● Exercise objective: Set every entry down again precisely.

● Data provided:
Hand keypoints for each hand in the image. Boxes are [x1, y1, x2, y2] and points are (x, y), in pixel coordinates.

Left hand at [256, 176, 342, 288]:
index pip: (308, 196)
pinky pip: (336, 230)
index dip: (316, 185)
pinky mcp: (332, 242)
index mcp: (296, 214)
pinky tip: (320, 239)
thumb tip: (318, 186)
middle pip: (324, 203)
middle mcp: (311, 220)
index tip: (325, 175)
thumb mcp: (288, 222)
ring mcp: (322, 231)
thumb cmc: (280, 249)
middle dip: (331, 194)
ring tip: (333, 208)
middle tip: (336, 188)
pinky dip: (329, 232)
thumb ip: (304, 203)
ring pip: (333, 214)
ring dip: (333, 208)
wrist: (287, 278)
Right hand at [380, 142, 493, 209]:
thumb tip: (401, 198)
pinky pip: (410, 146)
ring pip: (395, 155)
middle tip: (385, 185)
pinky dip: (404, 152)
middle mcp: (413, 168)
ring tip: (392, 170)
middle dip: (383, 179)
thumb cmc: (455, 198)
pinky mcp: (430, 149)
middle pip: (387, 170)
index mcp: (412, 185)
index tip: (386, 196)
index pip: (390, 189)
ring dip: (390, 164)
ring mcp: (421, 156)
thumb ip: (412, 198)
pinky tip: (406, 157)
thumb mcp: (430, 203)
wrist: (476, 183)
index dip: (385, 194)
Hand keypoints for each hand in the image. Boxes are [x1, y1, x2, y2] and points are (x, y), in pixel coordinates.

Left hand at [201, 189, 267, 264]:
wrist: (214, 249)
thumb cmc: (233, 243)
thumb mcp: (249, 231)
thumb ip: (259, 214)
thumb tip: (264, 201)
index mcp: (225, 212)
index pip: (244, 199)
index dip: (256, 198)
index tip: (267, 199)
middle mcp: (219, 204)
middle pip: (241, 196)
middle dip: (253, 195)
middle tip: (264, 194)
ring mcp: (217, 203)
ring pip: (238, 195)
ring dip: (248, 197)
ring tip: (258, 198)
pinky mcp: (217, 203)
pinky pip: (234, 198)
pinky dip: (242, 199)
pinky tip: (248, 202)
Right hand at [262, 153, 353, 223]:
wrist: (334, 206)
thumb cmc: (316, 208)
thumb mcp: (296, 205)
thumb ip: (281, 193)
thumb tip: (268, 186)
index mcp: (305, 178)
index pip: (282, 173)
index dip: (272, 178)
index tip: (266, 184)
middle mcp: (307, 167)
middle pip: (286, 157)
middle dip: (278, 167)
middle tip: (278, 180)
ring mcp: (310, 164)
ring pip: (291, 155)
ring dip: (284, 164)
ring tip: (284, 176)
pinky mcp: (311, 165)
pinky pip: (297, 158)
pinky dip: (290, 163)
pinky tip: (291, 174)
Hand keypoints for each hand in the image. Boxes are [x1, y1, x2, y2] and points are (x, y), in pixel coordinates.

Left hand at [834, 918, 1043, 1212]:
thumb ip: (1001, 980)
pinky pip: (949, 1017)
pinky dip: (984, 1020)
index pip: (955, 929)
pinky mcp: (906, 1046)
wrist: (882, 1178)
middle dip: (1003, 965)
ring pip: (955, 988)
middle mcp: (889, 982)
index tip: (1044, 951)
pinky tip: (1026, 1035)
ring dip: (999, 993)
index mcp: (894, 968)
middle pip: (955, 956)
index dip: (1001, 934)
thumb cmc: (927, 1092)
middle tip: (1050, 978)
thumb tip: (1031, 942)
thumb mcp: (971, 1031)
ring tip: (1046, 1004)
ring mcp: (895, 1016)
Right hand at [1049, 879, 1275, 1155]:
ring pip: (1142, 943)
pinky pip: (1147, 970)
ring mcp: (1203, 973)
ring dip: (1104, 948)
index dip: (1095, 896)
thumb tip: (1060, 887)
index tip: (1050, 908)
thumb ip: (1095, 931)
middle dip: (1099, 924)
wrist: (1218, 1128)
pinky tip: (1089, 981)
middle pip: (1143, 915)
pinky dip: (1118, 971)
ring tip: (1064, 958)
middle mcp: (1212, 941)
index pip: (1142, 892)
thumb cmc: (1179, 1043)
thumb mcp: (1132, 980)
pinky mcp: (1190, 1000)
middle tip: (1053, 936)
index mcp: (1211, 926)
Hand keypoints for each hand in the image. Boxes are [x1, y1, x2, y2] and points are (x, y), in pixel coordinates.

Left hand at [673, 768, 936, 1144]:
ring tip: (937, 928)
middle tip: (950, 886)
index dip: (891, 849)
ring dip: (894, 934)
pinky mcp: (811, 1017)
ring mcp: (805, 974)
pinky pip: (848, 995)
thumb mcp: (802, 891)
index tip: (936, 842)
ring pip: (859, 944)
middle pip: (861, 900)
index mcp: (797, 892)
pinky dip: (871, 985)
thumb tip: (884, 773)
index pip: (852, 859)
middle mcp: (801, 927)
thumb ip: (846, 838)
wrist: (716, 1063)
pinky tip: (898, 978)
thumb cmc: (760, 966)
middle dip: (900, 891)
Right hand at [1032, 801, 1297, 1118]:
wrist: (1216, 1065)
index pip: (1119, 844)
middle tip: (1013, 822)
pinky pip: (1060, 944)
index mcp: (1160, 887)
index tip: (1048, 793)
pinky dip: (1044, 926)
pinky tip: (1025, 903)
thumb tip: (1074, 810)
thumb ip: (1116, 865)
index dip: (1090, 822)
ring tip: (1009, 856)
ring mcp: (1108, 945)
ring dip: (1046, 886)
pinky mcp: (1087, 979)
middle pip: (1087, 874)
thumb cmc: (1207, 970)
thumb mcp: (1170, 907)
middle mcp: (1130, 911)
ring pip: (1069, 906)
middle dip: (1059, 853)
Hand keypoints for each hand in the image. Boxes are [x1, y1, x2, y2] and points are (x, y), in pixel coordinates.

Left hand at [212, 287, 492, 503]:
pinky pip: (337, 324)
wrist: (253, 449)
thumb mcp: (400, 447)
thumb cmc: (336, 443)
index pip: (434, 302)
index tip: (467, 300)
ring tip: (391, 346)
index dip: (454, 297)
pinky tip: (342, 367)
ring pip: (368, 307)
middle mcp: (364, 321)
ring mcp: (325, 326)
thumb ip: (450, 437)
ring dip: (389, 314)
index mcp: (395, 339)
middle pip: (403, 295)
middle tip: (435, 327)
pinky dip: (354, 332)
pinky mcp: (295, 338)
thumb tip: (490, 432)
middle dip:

● Answer to this problem:
Hand keypoints for each hand in the image. Boxes are [x1, y1, x2, y2] and points are (x, y), in pixel coordinates.

Left hand at [256, 176, 342, 288]:
index pip: (308, 196)
pinky pip: (336, 230)
index dip: (316, 185)
pinky mcp: (332, 242)
index mcp: (296, 214)
pinky tip: (320, 239)
thumb tip: (318, 186)
middle pip: (324, 203)
middle mcp: (311, 220)
index tip: (325, 175)
thumb mcp: (288, 222)
ring mcp: (322, 231)
thumb cmc: (280, 249)
middle dip: (331, 194)
ring tip: (333, 208)
middle tip: (336, 188)
pinky dip: (329, 232)
thumb ip: (304, 203)
ring pip: (333, 214)
ring dip: (333, 208)
wrist: (287, 278)
Right hand at [380, 142, 493, 209]:
thumb tip: (401, 198)
pinky pip: (410, 146)
ring pip: (395, 155)
middle tip: (385, 185)
pinky dip: (404, 152)
middle mcp: (413, 168)
ring tip: (392, 170)
middle dip: (383, 179)
thumb cmc: (455, 198)
pinky mcp: (430, 149)
middle pip: (387, 170)
index mcp: (412, 185)
index tip: (386, 196)
index pip: (390, 189)
ring dip: (390, 164)
ring mcp: (421, 156)
thumb ip: (412, 198)
pinky tip: (406, 157)
thumb mcp: (430, 203)
wrist: (476, 183)
index dip: (385, 194)
Hand keypoints for each hand in the image. Boxes are [x1, y1, x2, y2] and points are (x, y), in pixel coordinates.

Left hand at [201, 189, 267, 264]:
wrist: (214, 249)
thumb cmc: (233, 243)
thumb mcp: (249, 231)
thumb ip: (259, 214)
thumb tip: (264, 201)
index mcp: (225, 212)
index pip: (244, 199)
index dip: (256, 198)
index tip: (267, 199)
middle mcp: (219, 204)
middle pip: (241, 196)
middle dip: (253, 195)
middle tip: (264, 194)
ring mcp: (217, 203)
ring pip: (238, 195)
ring dip: (248, 197)
ring tip: (258, 198)
pinky mcp: (217, 203)
pinky pip: (234, 198)
pinky dip: (242, 199)
pinky tip: (248, 202)
Right hand at [262, 153, 353, 223]:
wrist: (334, 206)
thumb cmc: (316, 208)
thumb mcp: (296, 205)
thumb ip: (281, 193)
thumb tip: (268, 186)
index mcp: (305, 178)
index pip: (282, 173)
index dip: (272, 178)
index tip: (266, 184)
middle mcp: (307, 167)
middle pip: (286, 157)
middle dip: (278, 167)
middle tip: (278, 180)
ring mcp: (310, 164)
ring pip: (291, 155)
ring dip: (284, 164)
ring tip: (284, 176)
pinky mcp: (311, 165)
pinky pip: (297, 158)
pinky dip: (290, 163)
pinky tip: (291, 174)
Hand keypoints for each hand in the image. Boxes are [x1, y1, x2, y2] and points are (x, y), in pixel coordinates.

Left hand at [834, 918, 1043, 1212]:
thumb ip: (1001, 980)
pinky pip: (949, 1017)
pinky dip: (984, 1020)
index pip: (955, 929)
pinky mcp: (906, 1046)
wrist: (882, 1178)
middle dip: (1003, 965)
ring pip: (955, 988)
middle mcp: (889, 982)
index tip: (1044, 951)
pinky tip: (1026, 1035)
ring dip: (999, 993)
index mcp: (894, 968)
middle pip: (955, 956)
index dip: (1001, 934)
thumb cmc: (927, 1092)
middle tip: (1050, 978)
thumb tip: (1031, 942)
thumb mcp: (971, 1031)
ring tip: (1046, 1004)
ring mcp: (895, 1016)
Right hand at [1049, 879, 1275, 1155]:
ring pip: (1142, 943)
pinky pip: (1147, 970)
ring mcp: (1203, 973)
ring dip: (1104, 948)
index dip: (1095, 896)
thumb tip: (1060, 887)
index tip: (1050, 908)
thumb ip: (1095, 931)
middle dip: (1099, 924)
wrist: (1218, 1128)
pinky tip: (1089, 981)
middle pip: (1143, 915)
pinky dip: (1118, 971)
ring tip: (1064, 958)
middle mcp: (1212, 941)
index pip: (1142, 892)
thumb cmc: (1179, 1043)
thumb mcp: (1132, 980)
pinky mcp: (1190, 1000)
middle tip: (1053, 936)
index mcp: (1211, 926)
Hand keypoints for each hand in the image. Boxes are [x1, y1, x2, y2] and points are (x, y), in pixel coordinates.

Left hand at [673, 768, 936, 1144]:
ring tip: (937, 928)
middle tip: (950, 886)
index dip: (891, 849)
ring dip: (894, 934)
pinky mcp: (811, 1017)
ring mcp: (805, 974)
pinky pip: (848, 995)
thumb mcp: (802, 891)
index tip: (936, 842)
ring pip: (859, 944)
middle pip: (861, 900)
index mcp: (797, 892)
pinky dip: (871, 985)
thumb tip: (884, 773)
index pip: (852, 859)
middle mcp: (801, 927)
thumb ip: (846, 838)
wrist: (716, 1063)
pinky tip: (898, 978)
thumb cmc: (760, 966)
middle dip: (900, 891)
Right hand at [1032, 801, 1297, 1118]:
wrist: (1216, 1065)
index pip: (1119, 844)
middle tip: (1013, 822)
pinky pip: (1060, 944)
index mcp: (1160, 887)
index tip: (1048, 793)
pinky dip: (1044, 926)
pinky tip: (1025, 903)
thumb tip: (1074, 810)
thumb ip: (1116, 865)
index dip: (1090, 822)
ring tip: (1009, 856)
ring mcp: (1108, 945)
ring dip: (1046, 886)
pinky mcp: (1087, 979)
middle pip: (1087, 874)
thumb cmc: (1207, 970)
thumb mcp: (1170, 907)
middle mcp: (1130, 911)
ring pip: (1069, 906)
middle dip: (1059, 853)
Hand keypoints for each hand in the image. Boxes are [x1, y1, x2, y2] and points are (x, y), in pixel coordinates.

Left hand at [212, 287, 492, 503]:
pinky pip: (337, 324)
wrist: (253, 449)
thumb mcp: (400, 447)
thumb cmc: (336, 443)
index pip: (434, 302)
index tip: (467, 300)
ring tip: (391, 346)
index dip: (454, 297)
pinky tip: (342, 367)
ring pip: (368, 307)
middle mcp: (364, 321)
ring mcp: (325, 326)
thumb ip: (450, 437)
ring dip: (389, 314)
index mcp: (395, 339)
middle pip: (403, 295)
middle tip: (435, 327)
pinky dip: (354, 332)
pinky mcp: (295, 338)
thumb tip: (490, 432)
middle dip:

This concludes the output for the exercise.